Copy every line below that has the word "aktivet" in it.

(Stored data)
# # # # # # #

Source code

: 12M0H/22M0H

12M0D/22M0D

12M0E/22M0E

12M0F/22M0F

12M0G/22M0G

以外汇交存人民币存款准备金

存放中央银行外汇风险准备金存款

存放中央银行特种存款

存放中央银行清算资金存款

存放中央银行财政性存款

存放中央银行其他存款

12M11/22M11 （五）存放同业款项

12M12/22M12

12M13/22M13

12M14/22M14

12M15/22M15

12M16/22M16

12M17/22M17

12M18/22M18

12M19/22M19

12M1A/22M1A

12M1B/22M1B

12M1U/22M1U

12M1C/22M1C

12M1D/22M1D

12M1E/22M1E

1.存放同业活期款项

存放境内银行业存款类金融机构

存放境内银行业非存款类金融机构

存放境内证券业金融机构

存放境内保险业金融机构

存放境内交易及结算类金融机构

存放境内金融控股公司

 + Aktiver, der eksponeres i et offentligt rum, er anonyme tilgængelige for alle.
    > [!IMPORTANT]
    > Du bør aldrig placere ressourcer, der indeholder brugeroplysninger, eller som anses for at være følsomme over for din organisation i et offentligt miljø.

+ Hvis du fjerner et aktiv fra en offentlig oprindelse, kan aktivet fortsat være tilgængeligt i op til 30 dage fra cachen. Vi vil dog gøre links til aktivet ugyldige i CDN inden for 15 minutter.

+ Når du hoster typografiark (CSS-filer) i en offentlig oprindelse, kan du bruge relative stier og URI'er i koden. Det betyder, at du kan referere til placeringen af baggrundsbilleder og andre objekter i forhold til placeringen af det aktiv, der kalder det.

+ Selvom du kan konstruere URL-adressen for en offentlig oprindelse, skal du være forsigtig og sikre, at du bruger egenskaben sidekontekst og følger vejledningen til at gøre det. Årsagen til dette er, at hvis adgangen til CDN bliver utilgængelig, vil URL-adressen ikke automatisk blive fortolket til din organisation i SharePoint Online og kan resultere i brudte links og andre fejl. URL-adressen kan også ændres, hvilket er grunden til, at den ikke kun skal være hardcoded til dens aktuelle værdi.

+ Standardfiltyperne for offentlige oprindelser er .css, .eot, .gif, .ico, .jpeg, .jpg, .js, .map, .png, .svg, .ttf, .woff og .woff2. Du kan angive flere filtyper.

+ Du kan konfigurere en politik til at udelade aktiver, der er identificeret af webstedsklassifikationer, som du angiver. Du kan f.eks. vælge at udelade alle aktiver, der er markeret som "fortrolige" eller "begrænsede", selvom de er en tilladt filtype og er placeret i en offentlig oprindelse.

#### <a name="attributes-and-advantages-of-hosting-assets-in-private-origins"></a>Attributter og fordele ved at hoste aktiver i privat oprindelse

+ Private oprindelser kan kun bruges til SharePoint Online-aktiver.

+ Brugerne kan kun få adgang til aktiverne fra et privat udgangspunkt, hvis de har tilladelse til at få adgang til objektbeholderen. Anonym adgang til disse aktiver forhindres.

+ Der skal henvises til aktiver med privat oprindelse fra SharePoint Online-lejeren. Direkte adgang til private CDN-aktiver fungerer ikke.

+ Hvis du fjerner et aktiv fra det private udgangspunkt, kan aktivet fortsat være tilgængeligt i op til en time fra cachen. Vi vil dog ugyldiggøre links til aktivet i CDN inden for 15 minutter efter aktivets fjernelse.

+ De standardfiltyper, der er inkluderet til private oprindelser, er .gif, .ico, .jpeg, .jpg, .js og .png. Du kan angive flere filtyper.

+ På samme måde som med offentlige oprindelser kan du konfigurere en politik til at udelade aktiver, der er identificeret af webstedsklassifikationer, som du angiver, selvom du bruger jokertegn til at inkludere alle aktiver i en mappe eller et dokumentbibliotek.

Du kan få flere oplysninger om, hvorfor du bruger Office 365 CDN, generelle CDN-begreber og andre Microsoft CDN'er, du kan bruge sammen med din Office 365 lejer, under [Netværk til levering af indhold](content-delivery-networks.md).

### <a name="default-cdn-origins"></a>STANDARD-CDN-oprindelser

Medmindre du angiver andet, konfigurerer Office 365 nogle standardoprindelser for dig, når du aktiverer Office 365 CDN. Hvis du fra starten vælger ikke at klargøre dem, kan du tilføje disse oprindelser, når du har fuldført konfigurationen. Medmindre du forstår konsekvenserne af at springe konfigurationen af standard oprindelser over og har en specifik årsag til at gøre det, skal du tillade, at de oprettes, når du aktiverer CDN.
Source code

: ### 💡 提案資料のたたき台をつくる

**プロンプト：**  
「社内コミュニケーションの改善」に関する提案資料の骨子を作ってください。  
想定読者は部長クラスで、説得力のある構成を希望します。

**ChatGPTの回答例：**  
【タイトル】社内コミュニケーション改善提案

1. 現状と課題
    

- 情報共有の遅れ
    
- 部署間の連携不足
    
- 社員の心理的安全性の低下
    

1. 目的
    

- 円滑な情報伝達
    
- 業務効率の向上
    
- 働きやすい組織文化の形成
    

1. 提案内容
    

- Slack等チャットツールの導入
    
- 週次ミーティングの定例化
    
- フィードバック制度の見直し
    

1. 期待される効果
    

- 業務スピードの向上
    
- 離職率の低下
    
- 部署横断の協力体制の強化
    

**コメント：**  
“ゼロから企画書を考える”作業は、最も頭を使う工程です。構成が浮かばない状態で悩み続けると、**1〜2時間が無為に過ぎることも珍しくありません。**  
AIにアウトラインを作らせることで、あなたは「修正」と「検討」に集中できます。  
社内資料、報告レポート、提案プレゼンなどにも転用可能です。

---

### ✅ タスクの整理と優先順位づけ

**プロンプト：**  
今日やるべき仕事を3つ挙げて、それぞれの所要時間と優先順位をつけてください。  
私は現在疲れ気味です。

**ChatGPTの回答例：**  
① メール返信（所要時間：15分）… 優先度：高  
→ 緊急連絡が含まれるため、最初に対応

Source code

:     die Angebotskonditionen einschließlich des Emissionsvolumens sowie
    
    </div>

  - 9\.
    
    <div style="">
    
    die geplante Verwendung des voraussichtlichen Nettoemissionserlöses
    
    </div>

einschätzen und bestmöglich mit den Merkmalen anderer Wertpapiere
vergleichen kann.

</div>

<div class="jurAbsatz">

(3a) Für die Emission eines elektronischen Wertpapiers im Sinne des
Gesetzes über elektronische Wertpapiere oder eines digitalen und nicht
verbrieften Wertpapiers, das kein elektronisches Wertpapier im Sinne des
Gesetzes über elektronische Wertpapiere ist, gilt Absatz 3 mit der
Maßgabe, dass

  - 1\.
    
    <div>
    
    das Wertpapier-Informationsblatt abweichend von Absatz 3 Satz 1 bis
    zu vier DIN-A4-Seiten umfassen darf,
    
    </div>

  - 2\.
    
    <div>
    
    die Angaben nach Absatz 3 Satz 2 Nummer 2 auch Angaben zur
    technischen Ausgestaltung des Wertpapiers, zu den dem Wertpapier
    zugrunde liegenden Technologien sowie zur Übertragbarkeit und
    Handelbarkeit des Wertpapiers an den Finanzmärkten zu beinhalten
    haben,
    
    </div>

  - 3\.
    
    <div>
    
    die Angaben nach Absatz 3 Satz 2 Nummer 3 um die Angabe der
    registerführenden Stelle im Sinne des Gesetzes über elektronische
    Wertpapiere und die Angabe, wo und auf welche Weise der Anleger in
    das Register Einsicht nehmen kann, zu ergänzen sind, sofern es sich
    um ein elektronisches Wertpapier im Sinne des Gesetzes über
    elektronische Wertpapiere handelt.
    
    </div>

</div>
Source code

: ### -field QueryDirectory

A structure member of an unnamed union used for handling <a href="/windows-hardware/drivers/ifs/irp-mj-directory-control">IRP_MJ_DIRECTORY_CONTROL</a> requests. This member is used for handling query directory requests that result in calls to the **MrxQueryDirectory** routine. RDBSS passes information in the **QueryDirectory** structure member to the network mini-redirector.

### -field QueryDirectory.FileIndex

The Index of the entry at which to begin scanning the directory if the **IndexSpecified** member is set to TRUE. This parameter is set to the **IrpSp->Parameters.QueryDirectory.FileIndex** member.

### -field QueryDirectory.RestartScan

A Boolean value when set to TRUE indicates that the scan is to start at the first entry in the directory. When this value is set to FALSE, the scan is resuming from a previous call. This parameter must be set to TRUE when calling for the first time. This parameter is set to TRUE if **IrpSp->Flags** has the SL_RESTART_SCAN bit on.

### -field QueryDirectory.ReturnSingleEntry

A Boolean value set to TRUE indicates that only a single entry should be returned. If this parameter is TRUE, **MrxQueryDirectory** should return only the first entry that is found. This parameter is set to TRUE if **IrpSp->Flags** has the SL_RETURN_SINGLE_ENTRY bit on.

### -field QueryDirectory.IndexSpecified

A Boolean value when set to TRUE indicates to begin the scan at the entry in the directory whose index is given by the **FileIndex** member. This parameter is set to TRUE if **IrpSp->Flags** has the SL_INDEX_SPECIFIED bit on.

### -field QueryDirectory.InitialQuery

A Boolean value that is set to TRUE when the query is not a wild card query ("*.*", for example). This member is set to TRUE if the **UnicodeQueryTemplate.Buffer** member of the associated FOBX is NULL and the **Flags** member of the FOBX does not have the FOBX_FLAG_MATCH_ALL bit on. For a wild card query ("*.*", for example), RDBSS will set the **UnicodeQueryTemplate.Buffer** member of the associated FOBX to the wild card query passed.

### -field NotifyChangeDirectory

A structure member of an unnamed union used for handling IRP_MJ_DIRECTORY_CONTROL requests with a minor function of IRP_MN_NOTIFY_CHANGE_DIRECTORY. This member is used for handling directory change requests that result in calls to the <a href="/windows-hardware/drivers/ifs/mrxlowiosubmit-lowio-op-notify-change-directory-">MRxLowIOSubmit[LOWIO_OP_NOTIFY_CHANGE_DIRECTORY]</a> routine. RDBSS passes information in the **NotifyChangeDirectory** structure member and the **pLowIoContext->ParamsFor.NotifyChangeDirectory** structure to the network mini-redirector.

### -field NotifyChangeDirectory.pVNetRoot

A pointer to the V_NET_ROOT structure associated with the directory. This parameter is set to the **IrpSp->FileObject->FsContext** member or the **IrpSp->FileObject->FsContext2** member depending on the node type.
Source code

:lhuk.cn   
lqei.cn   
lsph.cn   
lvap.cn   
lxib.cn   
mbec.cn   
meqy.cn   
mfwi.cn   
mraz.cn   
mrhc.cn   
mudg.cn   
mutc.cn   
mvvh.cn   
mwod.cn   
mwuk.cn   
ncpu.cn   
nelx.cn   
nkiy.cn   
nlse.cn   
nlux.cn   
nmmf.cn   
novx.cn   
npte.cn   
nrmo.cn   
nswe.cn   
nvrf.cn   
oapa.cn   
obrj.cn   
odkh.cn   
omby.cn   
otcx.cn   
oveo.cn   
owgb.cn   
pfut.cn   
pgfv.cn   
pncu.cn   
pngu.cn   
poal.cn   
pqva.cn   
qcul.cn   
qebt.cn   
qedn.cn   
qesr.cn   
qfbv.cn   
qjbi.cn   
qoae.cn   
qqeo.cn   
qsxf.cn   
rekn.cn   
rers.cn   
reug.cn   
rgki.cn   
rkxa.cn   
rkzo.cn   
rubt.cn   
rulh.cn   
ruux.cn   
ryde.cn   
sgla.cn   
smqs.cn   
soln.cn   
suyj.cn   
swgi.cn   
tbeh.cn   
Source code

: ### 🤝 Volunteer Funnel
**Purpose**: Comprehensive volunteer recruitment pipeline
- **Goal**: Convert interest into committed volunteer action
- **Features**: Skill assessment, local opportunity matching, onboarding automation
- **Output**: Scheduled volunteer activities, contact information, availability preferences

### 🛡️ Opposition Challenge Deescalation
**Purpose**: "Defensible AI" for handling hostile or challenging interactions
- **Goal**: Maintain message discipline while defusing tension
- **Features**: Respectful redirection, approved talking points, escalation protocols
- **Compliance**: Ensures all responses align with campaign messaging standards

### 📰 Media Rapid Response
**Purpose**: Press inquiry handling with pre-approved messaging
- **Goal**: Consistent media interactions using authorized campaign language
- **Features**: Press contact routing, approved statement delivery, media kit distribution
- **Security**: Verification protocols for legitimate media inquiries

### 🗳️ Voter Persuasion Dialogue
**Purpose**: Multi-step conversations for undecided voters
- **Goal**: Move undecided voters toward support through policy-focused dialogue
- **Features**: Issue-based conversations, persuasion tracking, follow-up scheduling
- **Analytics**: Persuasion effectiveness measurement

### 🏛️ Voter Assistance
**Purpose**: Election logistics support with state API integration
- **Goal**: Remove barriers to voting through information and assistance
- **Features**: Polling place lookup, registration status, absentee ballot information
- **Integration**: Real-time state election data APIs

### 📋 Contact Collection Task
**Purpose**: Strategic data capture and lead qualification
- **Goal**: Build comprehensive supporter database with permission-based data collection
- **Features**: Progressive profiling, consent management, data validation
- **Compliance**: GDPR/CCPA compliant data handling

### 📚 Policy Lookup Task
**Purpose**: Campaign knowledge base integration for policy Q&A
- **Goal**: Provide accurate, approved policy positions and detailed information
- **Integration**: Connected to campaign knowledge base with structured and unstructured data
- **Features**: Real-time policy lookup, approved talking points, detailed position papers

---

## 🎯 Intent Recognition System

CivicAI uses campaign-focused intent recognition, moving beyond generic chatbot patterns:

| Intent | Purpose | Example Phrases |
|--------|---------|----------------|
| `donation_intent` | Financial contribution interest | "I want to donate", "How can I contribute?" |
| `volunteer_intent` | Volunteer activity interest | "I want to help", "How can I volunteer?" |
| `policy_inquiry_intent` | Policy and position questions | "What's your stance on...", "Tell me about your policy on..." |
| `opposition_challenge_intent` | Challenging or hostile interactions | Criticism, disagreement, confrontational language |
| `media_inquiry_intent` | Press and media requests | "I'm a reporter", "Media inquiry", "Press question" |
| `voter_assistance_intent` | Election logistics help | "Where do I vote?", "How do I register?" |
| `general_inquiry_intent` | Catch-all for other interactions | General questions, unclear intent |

# # # # # # #

* [Exercise answer]:
+ Hvis du fjerner et aktiv fra en offentlig oprindelse, kan aktivet fortsat være tilgængeligt i op til 30 dage fra cachen. Vi vil dog gøre links til aktivet ugyldige i CDN inden for 15 minutter.
+ Hvis du fjerner et aktiv fra det private udgangspunkt, kan aktivet fortsat være tilgængeligt i op til en time fra cachen. Vi vil dog ugyldiggøre links til aktivet i CDN inden for 15 minutter efter aktivets fjernelse.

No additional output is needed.